• Assignment: Below are records; output exactly the lines from the one with "camera: 45 degrees left, 5 degrees up" through their final line.
===== Available data =====
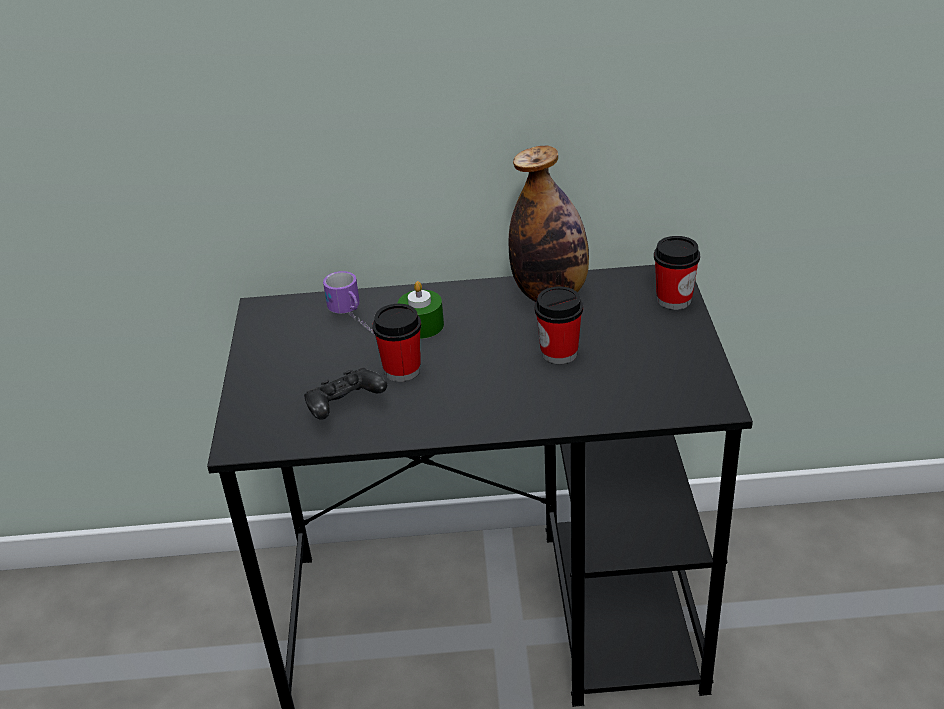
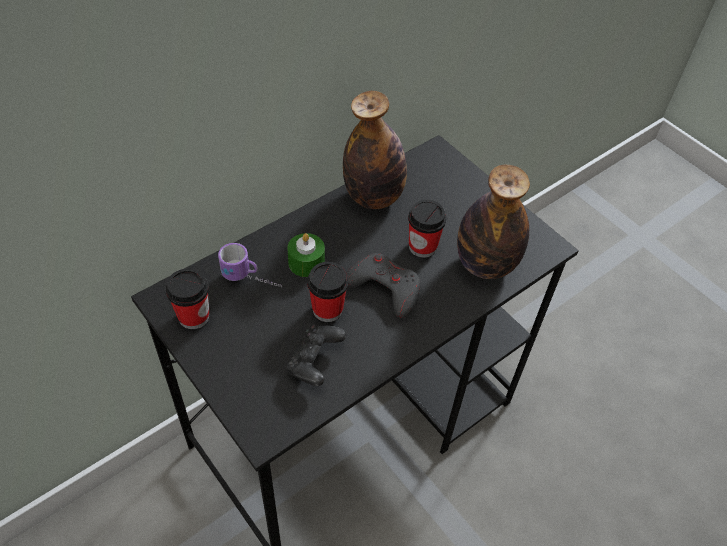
camera: 40 degrees left, 15 degrees up
cup [654,236,700,310] -> cup moved to [166,268,209,329]
none -> grey game controller [346,253,421,318]
none -> bottle [457,165,530,279]

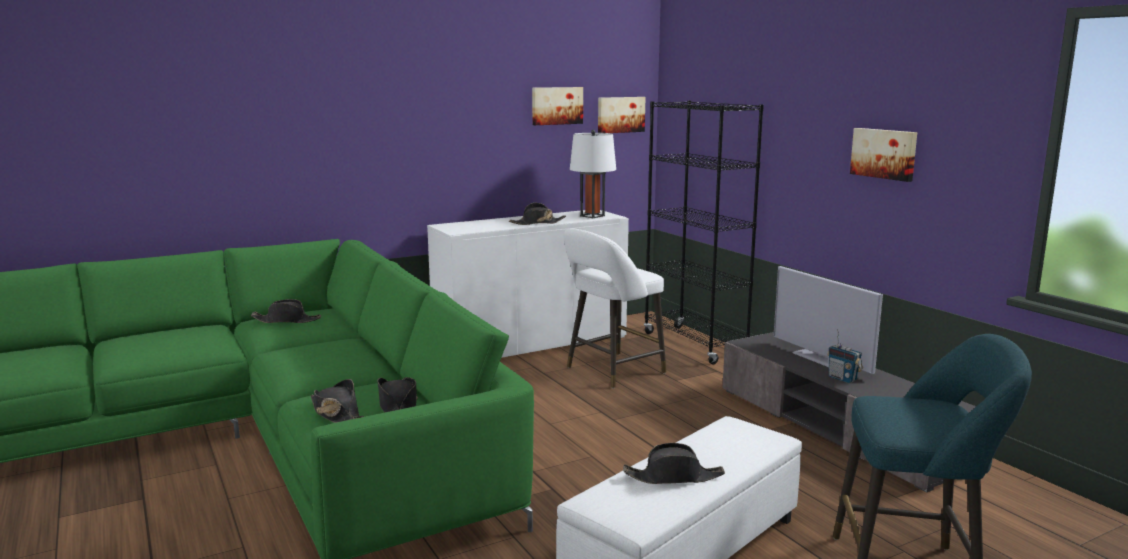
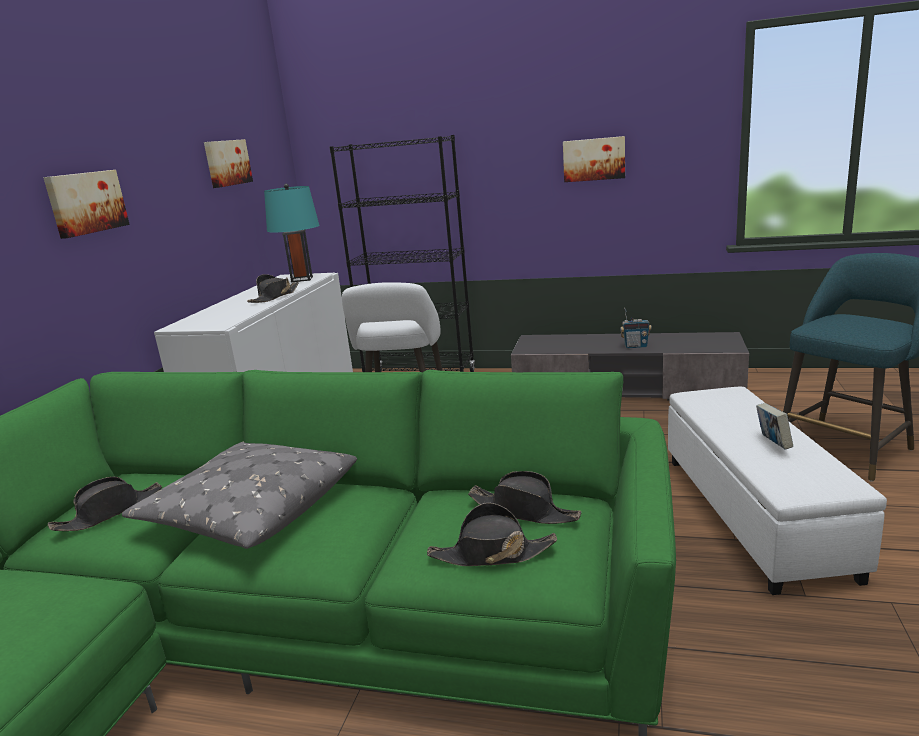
camera: 45 degrees left, 5 degrees up
white table lamp [570,130,616,218] -> turquoise table lamp [264,184,319,282]
picture [598,97,645,133] -> picture moved to [43,170,130,239]
black hat [623,443,725,484] -> book [756,403,793,449]
television [773,266,883,374] -> none
none -> grey pillow [122,441,357,549]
=====
• Answer box:
camera: 45 degrees left, 5 degrees up
white table lamp [570,130,616,218] -> turquoise table lamp [264,184,319,282]
picture [598,97,645,133] -> picture moved to [43,170,130,239]
black hat [623,443,725,484] -> book [756,403,793,449]
television [773,266,883,374] -> none
none -> grey pillow [122,441,357,549]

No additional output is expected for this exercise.